Commerce and Delivery: The Bear Case
On the other side, Alibaba's quick-commerce business—one-hour delivery services—is growing rapidly but at a cost. Subsidies, logistics spending, and rider capacity are weighing on profitability. This dynamic was evident in the March quarter results, when Alibaba's shares fell more than 6% after revenue missed expectations and net income dropped, with one-hour delivery and promotions cited as drags. The broader consumer environment in China remains weak, adding to the pressure.
Competitors are also complicating the picture. JD.com reported a 5% revenue increase to 315.7 billion yuan, beating estimates, but net income fell 53% due to rising fulfillment, R&D, and marketing costs. This suggests that while demand isn't disappearing, the cost of fighting for it remains high. In Hong Kong trading on May 13, Alibaba shares slipped 0.38%, while JD.com jumped 8.28% and Meituan rose 4.10%, reflecting investor preference for companies showing narrower losses or delivery leverage.
Sector Context and Investor Sentiment
Alibaba's challenges are part of a broader trend in Chinese technology stocks. The Hang Seng Tech index has fallen more than 8% in 2026, even as the CSI AI index gained 28%, according to the Financial Times. This divergence indicates that investors are shifting toward more direct AI exposure, judging Alibaba as an old platform business with an AI option rather than a pure AI winner.
Prediction-market data from Polymarket, as reported by TipRanks, gives Alibaba a 68% chance of beating an adjusted EPS estimate of 84 cents, though the contract's low volume of $323 suggests it's more a sentiment marker than a deep institutional signal.

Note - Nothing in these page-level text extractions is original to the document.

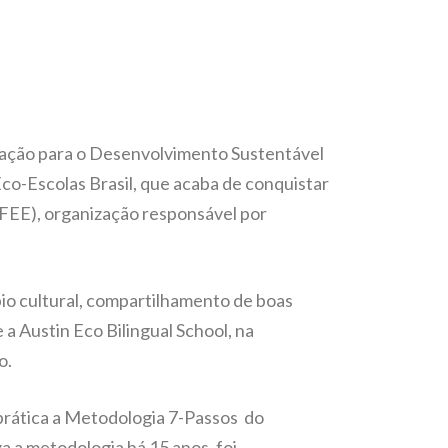
cação para o Desenvolvimento Sustentável
co-Escolas Brasil, que acaba de conquistar
(FEE), organização responsável por
bio cultural, compartilhamento de boas
 a Austin Eco Bilingual School, na
o.
 prática a Metodologia 7-Passos do
za a metodologia há 15 anos, foi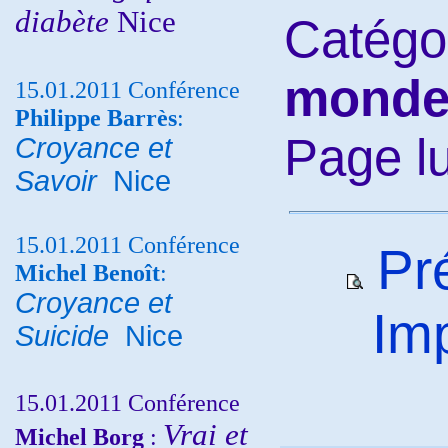
diabète
Nice
Catégo
mond
15.01.2011 Conférence
Philippe Barrès
:
Page l
Croyance et
Savoir
Nice
15.01.2011 Conférence
Pré
Michel Benoît
:
Croyance et
Imp
Suicide
Nice
15.01.2011 Conférence
Vrai et
Michel Borg
: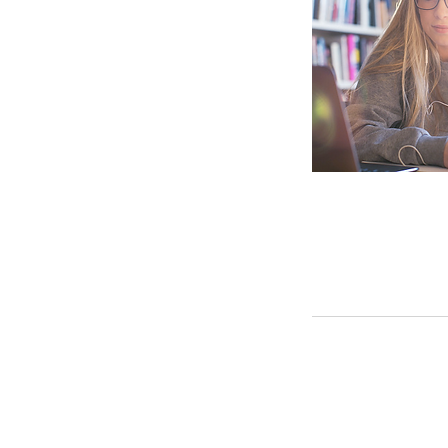
© 2023by
Quero falar Inglês
criad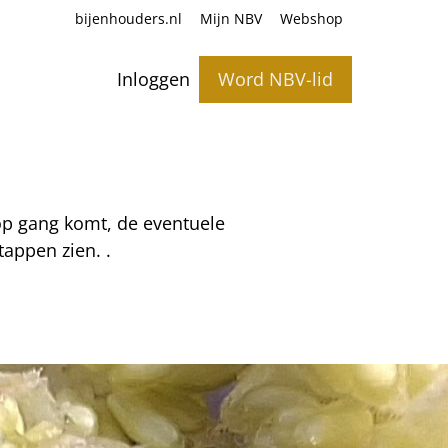
bijenhouders.nl
Mijn NBV
Webshop
Inloggen
Word NBV-lid
 op gang komt, de eventuele
appen zien. .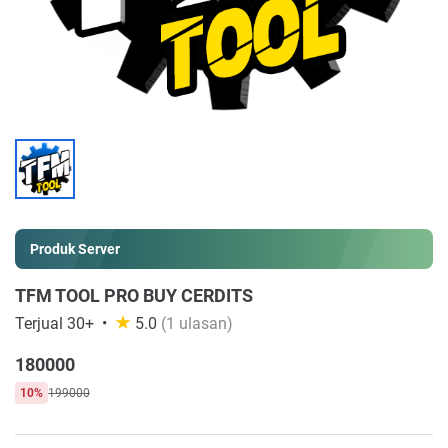
Produk Server
TFM TOOL PRO BUY CERDITS
Terjual 30+
5.0
(1 ulasan)
180000
10%
199000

The key question for Alibaba is whether heavy AI spending can translate into operating leverage. A modest revenue beat with weak profit quality may not be enough to reassure investors. What the market needs is evidence that cloud acceleration is real, quick-commerce losses are being contained, and the core Taobao-Tmall business isn't funding an open-ended subsidy race. Without that, the premarket bounce may be just that—a temporary reprieve before the harder part of the day.